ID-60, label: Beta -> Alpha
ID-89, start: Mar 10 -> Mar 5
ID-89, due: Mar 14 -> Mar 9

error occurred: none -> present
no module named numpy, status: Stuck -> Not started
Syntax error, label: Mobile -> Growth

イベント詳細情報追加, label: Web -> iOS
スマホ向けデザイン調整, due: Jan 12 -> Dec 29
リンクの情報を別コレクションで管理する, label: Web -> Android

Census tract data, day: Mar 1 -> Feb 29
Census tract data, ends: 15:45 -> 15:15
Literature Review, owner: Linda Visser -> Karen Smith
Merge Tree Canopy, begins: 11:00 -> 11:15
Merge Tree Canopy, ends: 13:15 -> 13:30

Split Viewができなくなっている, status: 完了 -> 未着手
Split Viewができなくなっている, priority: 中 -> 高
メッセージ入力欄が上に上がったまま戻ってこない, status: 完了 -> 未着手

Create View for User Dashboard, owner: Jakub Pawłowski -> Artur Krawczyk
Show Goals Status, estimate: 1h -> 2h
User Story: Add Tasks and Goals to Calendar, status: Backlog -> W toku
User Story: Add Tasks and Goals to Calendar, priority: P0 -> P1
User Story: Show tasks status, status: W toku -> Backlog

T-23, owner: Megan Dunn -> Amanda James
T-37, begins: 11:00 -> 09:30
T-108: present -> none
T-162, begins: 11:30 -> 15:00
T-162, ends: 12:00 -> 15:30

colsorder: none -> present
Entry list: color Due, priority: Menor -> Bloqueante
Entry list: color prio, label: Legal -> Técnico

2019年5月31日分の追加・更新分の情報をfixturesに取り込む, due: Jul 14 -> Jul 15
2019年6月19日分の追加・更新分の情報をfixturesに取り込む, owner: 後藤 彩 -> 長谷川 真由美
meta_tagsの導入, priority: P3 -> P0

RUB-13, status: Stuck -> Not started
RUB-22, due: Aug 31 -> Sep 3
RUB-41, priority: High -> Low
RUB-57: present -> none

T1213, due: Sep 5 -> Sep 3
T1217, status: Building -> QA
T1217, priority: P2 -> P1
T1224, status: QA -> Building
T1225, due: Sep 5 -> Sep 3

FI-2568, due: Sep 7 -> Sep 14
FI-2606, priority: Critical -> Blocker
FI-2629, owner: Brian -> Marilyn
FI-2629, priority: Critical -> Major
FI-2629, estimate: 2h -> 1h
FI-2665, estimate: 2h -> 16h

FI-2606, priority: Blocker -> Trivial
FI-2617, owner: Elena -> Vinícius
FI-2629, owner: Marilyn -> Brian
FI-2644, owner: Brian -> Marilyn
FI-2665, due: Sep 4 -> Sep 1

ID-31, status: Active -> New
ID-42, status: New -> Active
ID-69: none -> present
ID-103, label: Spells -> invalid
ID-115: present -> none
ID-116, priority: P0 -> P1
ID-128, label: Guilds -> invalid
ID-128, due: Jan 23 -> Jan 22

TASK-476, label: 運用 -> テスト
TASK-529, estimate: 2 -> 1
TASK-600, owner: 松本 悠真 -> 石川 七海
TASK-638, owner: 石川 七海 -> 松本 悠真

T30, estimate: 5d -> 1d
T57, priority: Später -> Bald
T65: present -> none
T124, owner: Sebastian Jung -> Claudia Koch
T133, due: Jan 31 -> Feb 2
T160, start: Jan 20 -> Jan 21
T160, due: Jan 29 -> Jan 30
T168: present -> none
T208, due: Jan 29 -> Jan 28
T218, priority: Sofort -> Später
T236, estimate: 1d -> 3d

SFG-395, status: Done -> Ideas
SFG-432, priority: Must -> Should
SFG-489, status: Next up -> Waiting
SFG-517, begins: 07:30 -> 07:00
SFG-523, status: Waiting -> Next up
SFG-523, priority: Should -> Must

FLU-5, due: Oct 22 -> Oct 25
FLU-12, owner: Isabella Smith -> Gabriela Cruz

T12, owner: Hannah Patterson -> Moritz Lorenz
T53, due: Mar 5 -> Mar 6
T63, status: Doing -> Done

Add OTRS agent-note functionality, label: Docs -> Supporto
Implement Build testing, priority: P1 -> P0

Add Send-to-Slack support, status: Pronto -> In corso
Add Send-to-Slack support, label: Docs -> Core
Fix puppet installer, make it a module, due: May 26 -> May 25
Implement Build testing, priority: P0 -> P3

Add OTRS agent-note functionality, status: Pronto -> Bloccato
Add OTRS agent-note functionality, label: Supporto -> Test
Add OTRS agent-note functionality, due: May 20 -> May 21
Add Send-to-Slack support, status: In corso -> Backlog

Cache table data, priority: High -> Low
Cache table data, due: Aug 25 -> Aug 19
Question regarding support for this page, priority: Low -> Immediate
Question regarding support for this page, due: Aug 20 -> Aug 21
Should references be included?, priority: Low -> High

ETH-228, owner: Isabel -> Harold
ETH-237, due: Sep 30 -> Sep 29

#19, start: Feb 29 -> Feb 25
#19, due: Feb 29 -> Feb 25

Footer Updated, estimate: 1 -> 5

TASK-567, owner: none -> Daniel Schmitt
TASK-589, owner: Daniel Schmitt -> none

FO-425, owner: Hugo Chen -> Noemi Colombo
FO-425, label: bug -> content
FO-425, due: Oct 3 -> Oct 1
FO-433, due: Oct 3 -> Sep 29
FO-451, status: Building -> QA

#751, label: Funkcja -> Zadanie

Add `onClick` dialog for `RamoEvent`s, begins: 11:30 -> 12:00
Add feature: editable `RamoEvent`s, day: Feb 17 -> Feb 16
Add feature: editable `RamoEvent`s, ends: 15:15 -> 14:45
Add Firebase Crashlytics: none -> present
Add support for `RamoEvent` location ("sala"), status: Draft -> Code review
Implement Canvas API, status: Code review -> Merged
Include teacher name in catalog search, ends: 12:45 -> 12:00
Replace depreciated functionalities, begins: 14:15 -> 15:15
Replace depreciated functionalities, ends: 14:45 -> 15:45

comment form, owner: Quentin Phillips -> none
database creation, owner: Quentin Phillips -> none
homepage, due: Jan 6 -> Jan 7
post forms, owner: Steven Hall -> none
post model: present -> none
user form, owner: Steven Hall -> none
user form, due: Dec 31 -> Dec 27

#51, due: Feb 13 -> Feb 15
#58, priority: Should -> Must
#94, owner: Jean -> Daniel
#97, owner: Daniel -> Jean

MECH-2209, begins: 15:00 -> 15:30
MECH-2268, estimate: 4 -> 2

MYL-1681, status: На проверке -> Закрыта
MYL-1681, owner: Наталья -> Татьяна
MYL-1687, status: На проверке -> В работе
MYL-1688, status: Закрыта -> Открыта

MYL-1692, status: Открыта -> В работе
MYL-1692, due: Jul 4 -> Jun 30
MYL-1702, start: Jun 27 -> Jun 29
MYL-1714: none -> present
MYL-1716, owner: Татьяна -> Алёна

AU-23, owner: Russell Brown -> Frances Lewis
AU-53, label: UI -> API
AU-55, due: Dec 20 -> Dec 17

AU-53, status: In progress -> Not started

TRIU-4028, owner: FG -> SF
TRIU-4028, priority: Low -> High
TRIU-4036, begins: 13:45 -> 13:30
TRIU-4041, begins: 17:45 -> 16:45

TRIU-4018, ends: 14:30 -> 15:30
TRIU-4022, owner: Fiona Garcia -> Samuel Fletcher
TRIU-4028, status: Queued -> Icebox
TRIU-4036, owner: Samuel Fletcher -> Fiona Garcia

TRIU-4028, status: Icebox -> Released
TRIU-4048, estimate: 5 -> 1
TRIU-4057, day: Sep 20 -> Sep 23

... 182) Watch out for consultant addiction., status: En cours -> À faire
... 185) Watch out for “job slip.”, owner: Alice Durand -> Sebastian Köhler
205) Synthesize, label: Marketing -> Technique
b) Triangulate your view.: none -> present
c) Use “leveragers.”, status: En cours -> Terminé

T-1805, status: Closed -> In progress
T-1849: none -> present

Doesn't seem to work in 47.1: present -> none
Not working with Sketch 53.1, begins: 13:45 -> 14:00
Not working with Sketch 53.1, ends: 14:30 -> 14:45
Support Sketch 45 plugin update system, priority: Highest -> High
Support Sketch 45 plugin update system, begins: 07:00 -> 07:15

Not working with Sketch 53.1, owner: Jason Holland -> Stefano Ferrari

EXERCISE: The lines to extract from the data above begin with the line containing "ID-42, status: New -> Active" and end with the line containing "T218, priority: Sofort -> Später". Extract them exactly, including both.

WRITTEN RESPONSE:
ID-42, status: New -> Active
ID-69: none -> present
ID-103, label: Spells -> invalid
ID-115: present -> none
ID-116, priority: P0 -> P1
ID-128, label: Guilds -> invalid
ID-128, due: Jan 23 -> Jan 22

TASK-476, label: 運用 -> テスト
TASK-529, estimate: 2 -> 1
TASK-600, owner: 松本 悠真 -> 石川 七海
TASK-638, owner: 石川 七海 -> 松本 悠真

T30, estimate: 5d -> 1d
T57, priority: Später -> Bald
T65: present -> none
T124, owner: Sebastian Jung -> Claudia Koch
T133, due: Jan 31 -> Feb 2
T160, start: Jan 20 -> Jan 21
T160, due: Jan 29 -> Jan 30
T168: present -> none
T208, due: Jan 29 -> Jan 28
T218, priority: Sofort -> Später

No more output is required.